On Aug. 25, 2009, elements of the U.S. Army’s 5th Brigade, 1st Armored Division (Army Evaluation Task Force [AETF]) began Limited User Testing (LUT) on an initial “capabilities package” of “spin out” technologies originally developed under the Army’s Future Combat Systems (FCS) program.
The crucial LUT milestone reflects an execution of guidance received in the Acquisition Decision Memorandum, issued on June 23, 2009, by the Under Secretary of Defense for Acquisition, Technology and Logistics, which officially canceled the Future Combat Systems Brigade Combat Team (FCS BCT) program and in its place directed the Army “to transition to a modernization plan consisting of a number of separate but integrated acquisition programs to meet the secretary’s objectives.”
“Those integrated programs include one to spin out the initial increment of the FCS program to seven infantry brigades in the near term and additional programs for information and communications networks, unmanned ground and air vehicles and sensors, and an integration effort aimed at follow-on spinouts to all Army brigades,” it read.
Alternately described as either a “capabilities package” or a “spin out package,” the initial grouping of systems and technologies now incorporated in the LUT testing includes: Tactical Unattended Ground Sensors (T-UGS); Urban Unattended Ground Sensors (U-UGS); Class 1 Block 0 Unmanned Aerial Vehicle (UAV); Small Unmanned Ground Vehicle (SUGV) Block 1; Network Integration Kit (NIK); and Non Line of Sight Launch System (NLOS-LS).
T-UGS, for example, consists of a family of sensors and communications links designed to provide situational awareness to protect the force in a field environment. U-UGS sensors, by comparison, are designed to serve as a leave-behind, network-enabled reporting system for situational awareness and force protection in an urban setting, as well as residual protection for previously cleared areas within urban environments.
Along with situational awareness and early warning capabilities, the sensor data also allows “cross-cueing” with other sensors and weapon systems, such as the Class 1 UAV.
LUT planners highlight the integrated nature of the testing, bringing the systems together as a true “system of systems” to work together in a simulated tactical environment, not only passing information over the network but also exhibiting the potential for tactical contributions that can be optimized through the development of new tactics, techniques, and procedures (TTPs) by AETF Soldiers.

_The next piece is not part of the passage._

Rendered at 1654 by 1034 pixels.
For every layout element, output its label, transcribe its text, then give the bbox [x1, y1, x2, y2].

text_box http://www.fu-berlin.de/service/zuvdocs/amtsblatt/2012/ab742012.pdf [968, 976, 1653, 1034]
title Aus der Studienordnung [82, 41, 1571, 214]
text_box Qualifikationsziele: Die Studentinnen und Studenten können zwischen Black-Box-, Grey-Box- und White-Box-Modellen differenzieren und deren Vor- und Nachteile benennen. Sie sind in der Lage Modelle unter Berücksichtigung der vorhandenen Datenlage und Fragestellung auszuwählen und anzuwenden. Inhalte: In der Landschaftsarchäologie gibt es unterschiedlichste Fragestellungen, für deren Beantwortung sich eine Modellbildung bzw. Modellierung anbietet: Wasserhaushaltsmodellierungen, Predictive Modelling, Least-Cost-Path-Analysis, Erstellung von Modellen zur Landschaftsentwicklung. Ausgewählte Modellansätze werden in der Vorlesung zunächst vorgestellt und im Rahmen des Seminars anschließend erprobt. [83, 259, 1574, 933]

“In other words, how can they use the tools that they have in order to execute the tasks that they have individually but also to collectively execute the mission and achieve the objective,” noted Jerry Tyree, integration director at the AETF. “I believe that’s a very important point. And it’s something that’s somewhat unique to the paths that we’re taking within the Army, and certainly within this program, where we are looking at ‘capability packages’ as opposed to individual systems.”
Offering historical examples of “a new tank” that might have been developed and fielded in the past, he added, “The integration of that tank within a brigade would have really happened within the brigade itself. The same was true for a new radio. You just name the system. But what we’re really doing with the path that we’re going down within the Army now with these capability sets is to integrate these capabilities together; how you use them; and then provide that total package to a brigade that’s ready to go to war.”
Primary LUT participants were drawn from “Charlie Company” of the AETF’s 2nd Combined Arms Battalion. That company-sized element has been reinforced by a reconnaissance platoon from battalion headquarters as well as an NLOS-LS platoon from the AETF’s (brigade-level) fires battalion, resulting in a “battalion minus” structure optimized to test the broad range of spin out systems.
LUT opposing force (OPFOR) elements have been taken from the AETF’s 1st CAB. OPFOR capabilities range from traditional mechanized infantry and armor to the employment of supporting paramilitary forces. Nearly two dozen “role players” are also participating in the complex tactical environment.